Considering the above scientific evidence, the very high NPV (> 90%), as well as the fact that for the 19-BM test, there is no need for performing a DRE before urine collection, the specific clinical impact of such a non-invasive test like 19-BM or a DN based on 19-BM, would primarily be to guide biopsy and eventually reduce the number of invasive biopsies in primary PCa diagnosis PATHWAY?. The required high sensitivity for accurate detection of csPCa was achieved in this study. Upon potential application of such a test and in view of a positive test, urologists are alerted to perform a more thorough investigation, improving the overall accuracy in detection of csPCa. Lower specificity would likely result in more misclassifications of an insPCa form as a csPCa. As a result, a positive result based on 19-BM or a DN based on 19-BM should be complemented by MRI to rule out csPCa.
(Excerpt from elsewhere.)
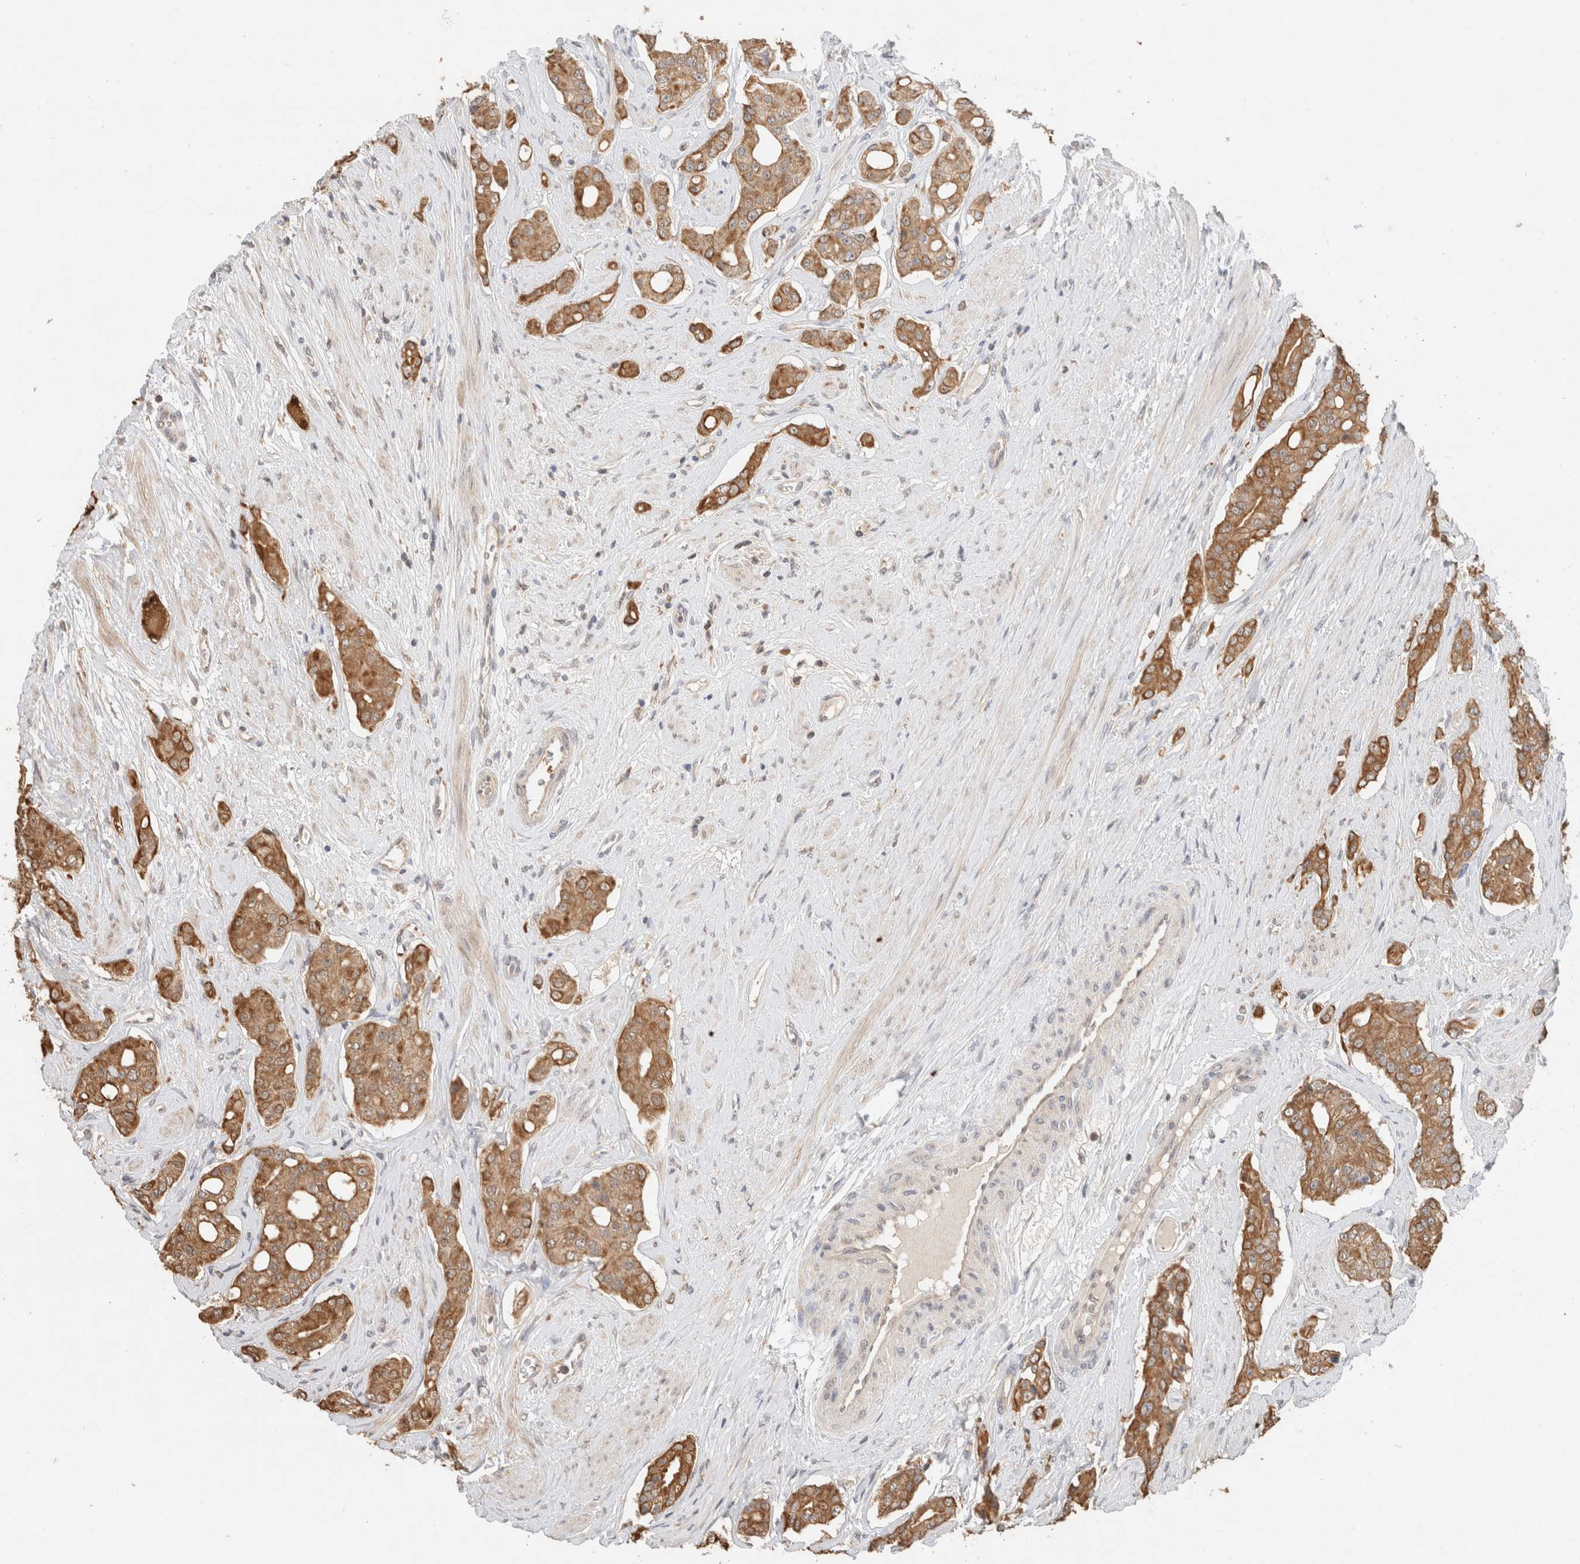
{"staining": {"intensity": "moderate", "quantity": ">75%", "location": "cytoplasmic/membranous"}, "tissue": "prostate cancer", "cell_type": "Tumor cells", "image_type": "cancer", "snomed": [{"axis": "morphology", "description": "Adenocarcinoma, High grade"}, {"axis": "topography", "description": "Prostate"}], "caption": "The micrograph displays a brown stain indicating the presence of a protein in the cytoplasmic/membranous of tumor cells in adenocarcinoma (high-grade) (prostate).", "gene": "CA13", "patient": {"sex": "male", "age": 71}}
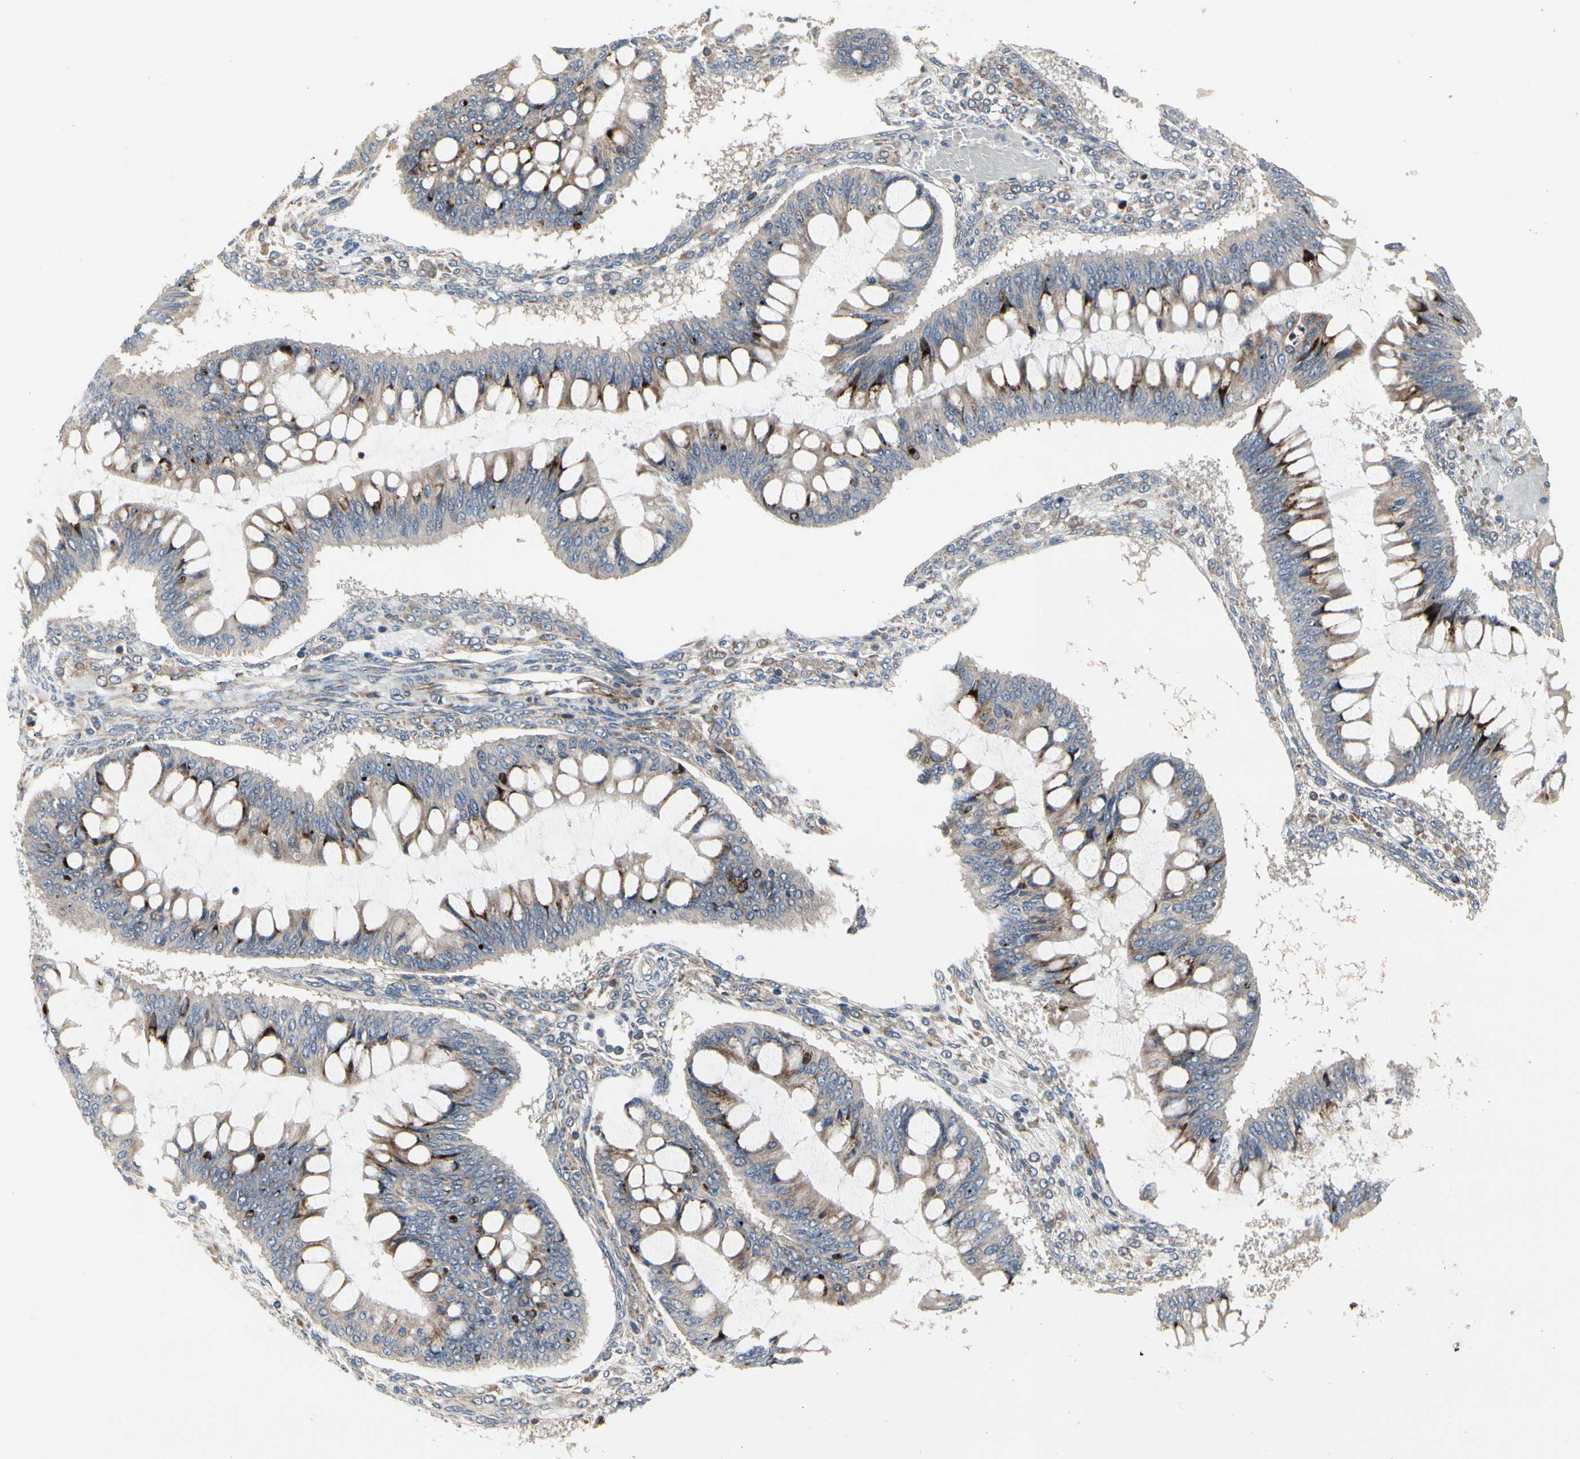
{"staining": {"intensity": "weak", "quantity": ">75%", "location": "cytoplasmic/membranous"}, "tissue": "ovarian cancer", "cell_type": "Tumor cells", "image_type": "cancer", "snomed": [{"axis": "morphology", "description": "Cystadenocarcinoma, mucinous, NOS"}, {"axis": "topography", "description": "Ovary"}], "caption": "Protein staining reveals weak cytoplasmic/membranous expression in about >75% of tumor cells in ovarian cancer (mucinous cystadenocarcinoma).", "gene": "MMEL1", "patient": {"sex": "female", "age": 73}}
Considering the literature, several biomarkers have been tested in order to discriminate csPCa, such as 4 K score test, PHI, PCA3, SelectMDx) [22, 23]. The PCA3 urinary assay demonstrated 67% sensitivity and 83% specificity for detecting PCa [24]. In comparison to the PHI in guiding initial and repeated biopsy, the PCA3 assay performed slightly, but not significantly inferiorly in both the initial (AUCPCA3: 0.57; AUCPHI: 0.69) and the repeated biopsy setting (AUCPCA3: 0.63; AUCPHI: 0.72) [25]. SelectMDx assay demonstrated an AUC of 0.73 [26], while Mi-Prostate Score resulted in an AUC of 0.76 for detection of PCa [27]. The validation results shown in this study with an AUC > 0.80 and > 0.90 for the integrative nomogram are higher than the range 0.57–0.73 which is shown by other biomarkers and clearly justify implementation of this approach in a future investigative setting. Moreover, for many urinary biomarkers, performing a DRE is crucial as it increases the excretion of fluid from the prostate. Yet, for the 19-BM test, a DRE is not a prerequisite for the analysis.

Yet, the study also presents with certain limitations. First, a direct comparison with the above biomarkers reported in the literature was unfortunately not possible, as paired data were not available. Moreover, this study was performed retrospectively, however, on samples that were prospectively collected. Nevertheless, based on the data presented, implementation in an investigative setting seems to be highly justified. As another limitation, also pMRI data were not available for this patient cohort. 43 out of 104 patients in our study had previous biopsies. However, the samples were collected between 2005 and 2012, at the time when mpMRI was not an established standard in primary or repeated biopsies. To facilitate comparisons and inclusion of multiparametric MRI, validation in a future prospective setting is planned.

Collectively, the data presented in this study could demonstrate the utility of a multimodal approach for improved non-invasive detection of significant PCa. Considering the high NPV, the clinical utility of the presented nomogram could also be potentially investigated in the context of guiding mpMRI.